### REQUIRED ACTION
Scan the entries for the word "lines" and return every line that has it.
[Opening INFORMATION GIVEN section]
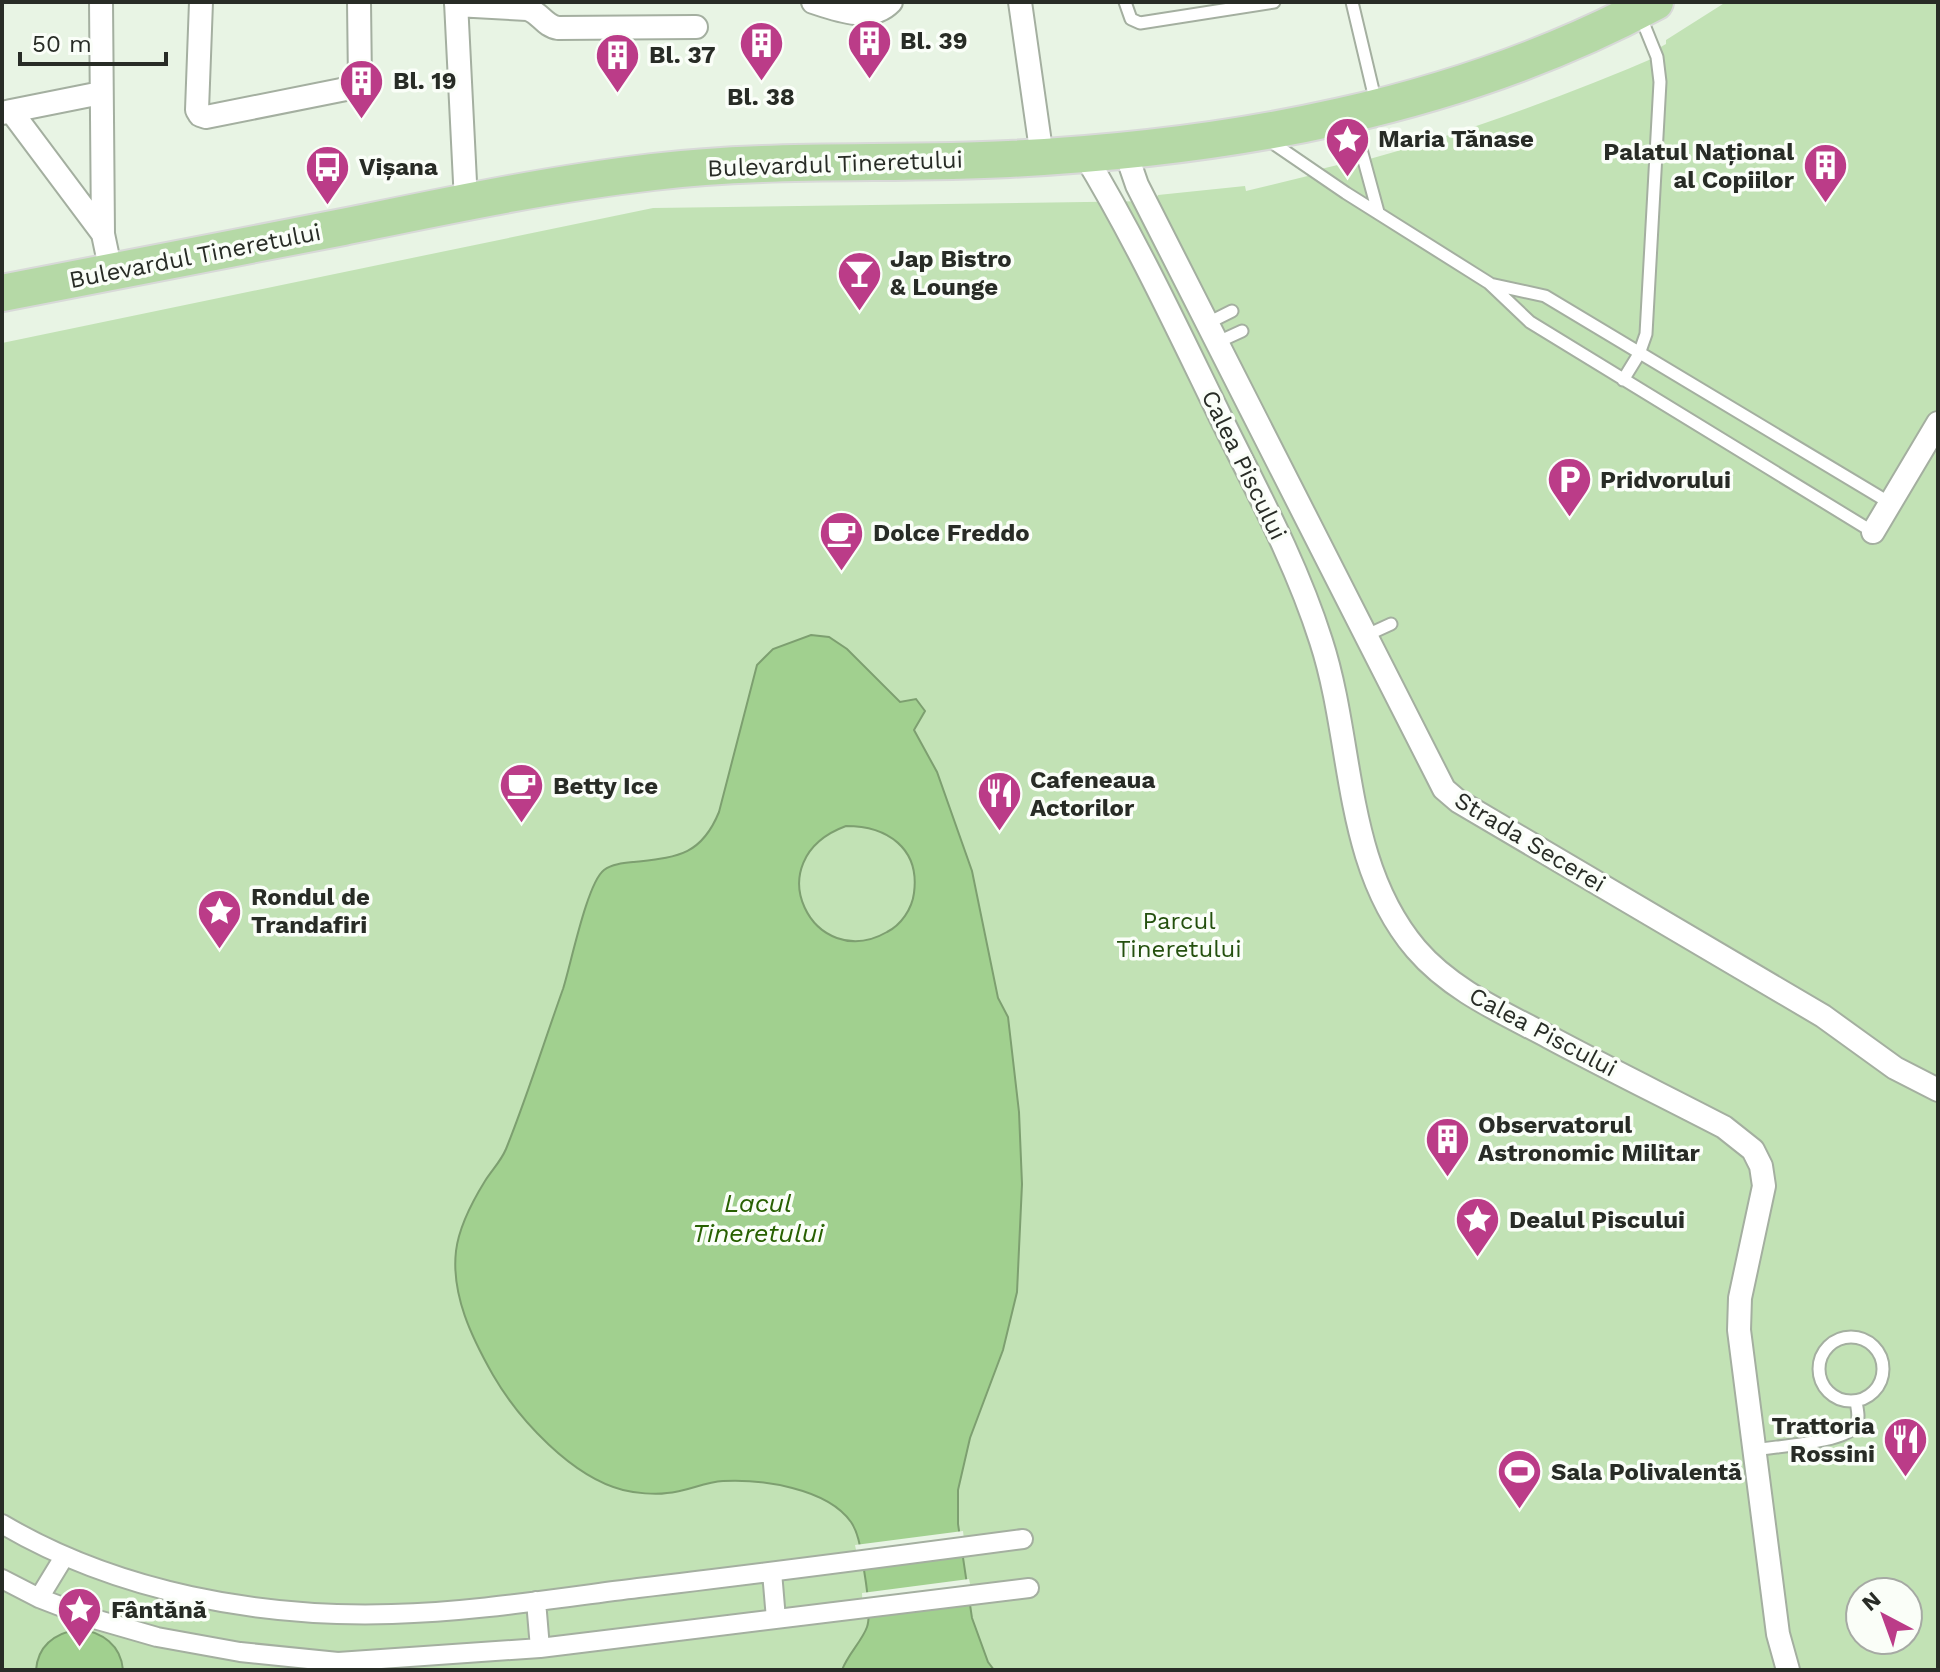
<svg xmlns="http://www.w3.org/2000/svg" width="1940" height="1672" font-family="'Work Sans',sans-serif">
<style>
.green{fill:#c2e2b5;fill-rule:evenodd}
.water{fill:#a1d08f;stroke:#7d9f70;stroke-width:2;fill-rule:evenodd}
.pier{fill:#e8f4e4}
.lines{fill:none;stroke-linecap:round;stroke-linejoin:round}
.service-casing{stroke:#a4afa0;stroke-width:15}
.pedestrian-casing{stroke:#a4afa0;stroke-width:22}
.minor-casing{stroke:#a4afa0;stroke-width:26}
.primary-casing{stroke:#d8d9d8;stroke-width:40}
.service{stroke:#fff;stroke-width:11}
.pedestrian{stroke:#fff;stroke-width:18}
.minor{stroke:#fff;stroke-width:22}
.primary{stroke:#b5d9a6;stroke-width:36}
.labels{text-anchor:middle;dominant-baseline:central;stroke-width:7;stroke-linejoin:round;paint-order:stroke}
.poi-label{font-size:24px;font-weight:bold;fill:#282c26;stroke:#fafef8;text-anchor:start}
.street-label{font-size:24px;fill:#282c26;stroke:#fafef8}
.park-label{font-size:24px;fill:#24500e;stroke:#fafef8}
.water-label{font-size:26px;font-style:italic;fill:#276001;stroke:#fafef8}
</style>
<rect width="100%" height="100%" fill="#e8f4e4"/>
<!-- green -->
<path class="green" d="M1726 2H1938V1670H2V343L653 208 1155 201 1158 195 1245 186 1246 191 1324 172 1321 169 1350 162 1352 164C1458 135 1561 98 1663 54L1659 48 1666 44V40ZM1860 1592H1908V1640H1860Z"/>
<!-- water -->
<path class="water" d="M811 635 829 637 847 649 900 702 916 699 925 711 914 730 937 772 972 871 998 998 1008 1017 1019 1112 1022 1184 1017 1292 1003 1350 970 1438 958 1490V1524L972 1618 988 1662 994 1670H842C848 1654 862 1641 867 1627 871 1616 866 1582 864 1570 861 1555 860 1535 851 1522 827 1488 761 1479 723 1481 704 1482 686 1492 667 1493 655 1495 635 1493 623 1490 572 1477 519 1420 493 1375 472 1338 451 1295 456 1251 459 1226 472 1202 485 1181 492 1170 501 1161 506 1149 527 1097 544 1042 563 989 571 964 587 883 604 870 612 864 624 863 634 862 677 857 701 856 719 812L757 665 773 649ZM846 826C887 826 920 848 914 893 912 909 901 925 887 932 814 974 754 860 846 826Z
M79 1629C102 1632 121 1645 123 1670H36C38 1645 56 1633 79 1629Z"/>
<!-- pier -->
<path class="pier" d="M963 1531 966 1556 860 1570 855 1545Z
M969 1579 974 1602 863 1616 862 1593Z"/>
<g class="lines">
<defs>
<path id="service" d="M1125 2 1131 19 1140 23 1274 2
M1352 2 1376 103
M1353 120 1378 212
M1267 139 1346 193 1489 283 1530 322 1873 532
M1490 284 1545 296 1890 503
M1208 323 1232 311
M1218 342 1242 331
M1623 380 1639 354 1646 334 1660 82 1657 57 1640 15
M1367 635 1391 624
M1819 1369a32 32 0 1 1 64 0a32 32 0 1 1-64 0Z
M1755 1450C1775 1446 1846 1443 1856 1425 1860 1418 1857 1409 1856 1401"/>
<path id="pedestrian" d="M2 1524C117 1592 260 1618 392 1614 474 1612 557 1598 638 1588 767 1573 895 1556 1023 1539
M772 1572 776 1619
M2 1579 39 1598 91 1618 157 1637 240 1652 338 1662 540 1648 1029 1588
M39 1598 64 1557
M536 1601 540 1648"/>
<path id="minor" d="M101 2 103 234 111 272
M201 2 197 110 200 115 206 117 356 87 360 83 359 2
M456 2 466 202
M813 2C837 10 871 23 891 2
M1020 2 1042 157
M456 5 527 9C540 12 544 26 558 28L696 27
M11 111 101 93
M2 113 11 111 103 234
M1125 150 1137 185 1444 789 1458 801 1823 1016 1895 1068 1938 1090
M1084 154C1135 238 1177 328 1220 416 1256 489 1296 562 1321 641 1354 742 1343 863 1416 949 1451 990 1502 1012 1549 1037 1607 1068 1666 1097 1724 1127L1753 1150 1761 1166 1764 1186 1740 1298 1739 1330 1778 1634 1788 1670
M1873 532 1938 423"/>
<path id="primary" d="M2 293C116 271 230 249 343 227 446 206 549 184 653 172 770 158 890 165 1009 159 1230 148 1458 108 1655 2"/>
</defs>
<!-- service casing -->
<use href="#service" class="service-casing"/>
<!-- pedestrian casing -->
<use href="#pedestrian" class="pedestrian-casing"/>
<!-- minor casing -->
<use href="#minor" class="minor-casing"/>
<!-- primary casing -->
<use href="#primary" class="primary-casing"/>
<!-- service -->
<use href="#service" class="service"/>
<!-- pedestrian -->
<use href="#pedestrian" class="pedestrian"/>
<!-- minor -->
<use href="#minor" class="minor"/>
<!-- primary -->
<use href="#primary" class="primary"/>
</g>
<!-- icons -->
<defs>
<symbol id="building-pin" viewBox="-11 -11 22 30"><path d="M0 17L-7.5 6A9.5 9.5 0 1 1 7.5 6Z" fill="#bb3c88" stroke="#fafef8"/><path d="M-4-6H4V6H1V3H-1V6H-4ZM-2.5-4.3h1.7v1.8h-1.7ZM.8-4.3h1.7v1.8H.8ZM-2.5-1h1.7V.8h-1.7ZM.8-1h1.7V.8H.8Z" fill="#fff"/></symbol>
<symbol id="sight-pin" viewBox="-11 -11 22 30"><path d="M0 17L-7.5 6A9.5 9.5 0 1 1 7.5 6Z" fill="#bb3c88" stroke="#fafef8"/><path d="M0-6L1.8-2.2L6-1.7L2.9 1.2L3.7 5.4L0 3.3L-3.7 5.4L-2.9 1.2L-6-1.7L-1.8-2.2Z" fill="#fff"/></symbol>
<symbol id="bus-pin" viewBox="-11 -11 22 30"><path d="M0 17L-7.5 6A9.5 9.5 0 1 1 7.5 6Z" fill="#bb3c88" stroke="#fafef8"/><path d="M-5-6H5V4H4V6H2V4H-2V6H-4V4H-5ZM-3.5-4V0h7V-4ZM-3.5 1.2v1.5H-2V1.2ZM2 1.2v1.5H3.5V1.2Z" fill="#fff"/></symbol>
<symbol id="bar-pin" viewBox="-11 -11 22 30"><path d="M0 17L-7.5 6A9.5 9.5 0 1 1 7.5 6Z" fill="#bb3c88" stroke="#fafef8"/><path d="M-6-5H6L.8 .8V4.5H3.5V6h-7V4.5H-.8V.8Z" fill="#fff"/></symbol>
<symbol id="parking-pin" viewBox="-11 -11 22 30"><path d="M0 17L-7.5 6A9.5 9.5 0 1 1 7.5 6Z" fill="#bb3c88" stroke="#fafef8"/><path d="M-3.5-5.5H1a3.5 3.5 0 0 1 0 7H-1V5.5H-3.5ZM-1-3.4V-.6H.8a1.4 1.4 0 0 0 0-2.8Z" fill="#fff"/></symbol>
<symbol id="cafe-pin" viewBox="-11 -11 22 30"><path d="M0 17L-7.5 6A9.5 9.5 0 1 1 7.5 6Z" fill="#bb3c88" stroke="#fafef8"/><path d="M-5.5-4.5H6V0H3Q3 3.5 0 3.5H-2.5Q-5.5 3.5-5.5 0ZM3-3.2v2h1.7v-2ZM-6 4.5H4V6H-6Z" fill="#fff"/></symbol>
<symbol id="restaurant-pin" viewBox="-11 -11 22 30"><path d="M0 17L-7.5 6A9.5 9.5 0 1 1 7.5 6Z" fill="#bb3c88" stroke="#fafef8"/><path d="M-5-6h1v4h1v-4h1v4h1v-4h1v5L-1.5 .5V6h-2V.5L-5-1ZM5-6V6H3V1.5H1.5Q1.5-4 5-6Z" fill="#fff"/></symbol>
<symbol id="stadium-pin" viewBox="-11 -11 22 30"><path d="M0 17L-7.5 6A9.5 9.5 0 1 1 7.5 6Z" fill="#bb3c88" stroke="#fafef8"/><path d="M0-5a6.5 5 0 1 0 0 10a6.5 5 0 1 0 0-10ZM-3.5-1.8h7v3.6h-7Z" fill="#fff"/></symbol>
</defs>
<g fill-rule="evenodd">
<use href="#building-pin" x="844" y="16" width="51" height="69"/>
<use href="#building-pin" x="736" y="18" width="51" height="69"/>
<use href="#building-pin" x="592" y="30" width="51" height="69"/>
<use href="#building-pin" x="336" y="56" width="51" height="69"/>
<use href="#sight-pin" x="1322" y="114" width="51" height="69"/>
<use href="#building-pin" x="1800" y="140" width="51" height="69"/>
<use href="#bus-pin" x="302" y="142" width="51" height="69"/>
<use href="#bar-pin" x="834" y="248" width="51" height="69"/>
<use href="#parking-pin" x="1544" y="454" width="51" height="69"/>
<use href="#cafe-pin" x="816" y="508" width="51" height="69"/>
<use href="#cafe-pin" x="496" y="760" width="51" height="69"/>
<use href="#restaurant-pin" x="974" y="768" width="51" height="69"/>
<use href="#sight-pin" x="194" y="886" width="51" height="69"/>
<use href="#building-pin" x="1422" y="1114" width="51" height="69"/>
<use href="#sight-pin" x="1452" y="1194" width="51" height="69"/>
<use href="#restaurant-pin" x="1880" y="1414" width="51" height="69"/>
<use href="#stadium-pin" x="1494" y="1446" width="51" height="69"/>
<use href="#sight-pin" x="54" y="1584" width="51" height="69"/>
</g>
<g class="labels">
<!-- poi labels -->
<g class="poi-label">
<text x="900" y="41">Bl. 39</text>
<text x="649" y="55">Bl. 37</text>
<text x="393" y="81">Bl. 19</text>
<text x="761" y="97" text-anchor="middle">Bl. 38</text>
<text x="1378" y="139">Maria Tănase</text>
<text x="1794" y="152" text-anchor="end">Palatul Național<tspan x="1794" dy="28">al Copiilor</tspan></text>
<text x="359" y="167">Vișana</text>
<text x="890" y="259">Jap Bistro<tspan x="890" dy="28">&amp; Lounge</tspan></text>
<text x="1600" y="480">Pridvorului</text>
<text x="873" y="533">Dolce Freddo</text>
<text x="1030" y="780">Cafeneaua<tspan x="1030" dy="28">Actorilor</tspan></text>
<text x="553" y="786">Betty Ice</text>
<text x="251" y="897">Rondul de<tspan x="251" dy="28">Trandafiri</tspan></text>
<text x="1478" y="1125">Observatorul<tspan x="1478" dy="28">Astronomic Militar</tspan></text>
<text x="1509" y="1220">Dealul Piscului</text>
<text x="1875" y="1426" text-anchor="end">Trattoria<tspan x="1875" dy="28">Rossini</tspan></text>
<text x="1551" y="1472">Sala Polivalentă</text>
<text x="111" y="1610">Fântănă</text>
</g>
<!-- street labels -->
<g class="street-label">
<text transform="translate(835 164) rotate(-2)">Bulevardul Tineretului</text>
<text transform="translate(195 256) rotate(-11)">Bulevardul Tineretului</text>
<text transform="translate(1244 465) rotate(64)">Calea Piscului</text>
<text transform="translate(1530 842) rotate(31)">Strada Secerei</text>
<text transform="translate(1543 1032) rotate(28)">Calea Piscului</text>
</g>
<!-- park labels -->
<g class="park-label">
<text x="1179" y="921">Parcul<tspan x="1179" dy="28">Tineretului</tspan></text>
</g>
<!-- water labels -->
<g class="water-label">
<text x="758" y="1203">Lacul<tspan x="758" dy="30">Tineretului</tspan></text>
</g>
</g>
<!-- border -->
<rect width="1940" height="1672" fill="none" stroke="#282c26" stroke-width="8"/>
<!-- north arrow -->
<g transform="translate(1884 1616) rotate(319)"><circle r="38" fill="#fafef8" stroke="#a6aaa4" stroke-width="2"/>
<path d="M0-6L14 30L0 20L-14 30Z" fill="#bb3c88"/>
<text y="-12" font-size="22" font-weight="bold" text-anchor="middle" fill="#282c26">N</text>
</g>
<!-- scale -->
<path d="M20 52v12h146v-12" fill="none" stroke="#282c26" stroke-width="4"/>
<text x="32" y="52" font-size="24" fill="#282c26" stroke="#fafef8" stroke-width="6" paint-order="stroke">50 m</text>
</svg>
[Closing INFORMATION GIVEN section]
### YOUR RESPONSE
.lines{fill:none;stroke-linecap:round;stroke-linejoin:round}
<g class="lines">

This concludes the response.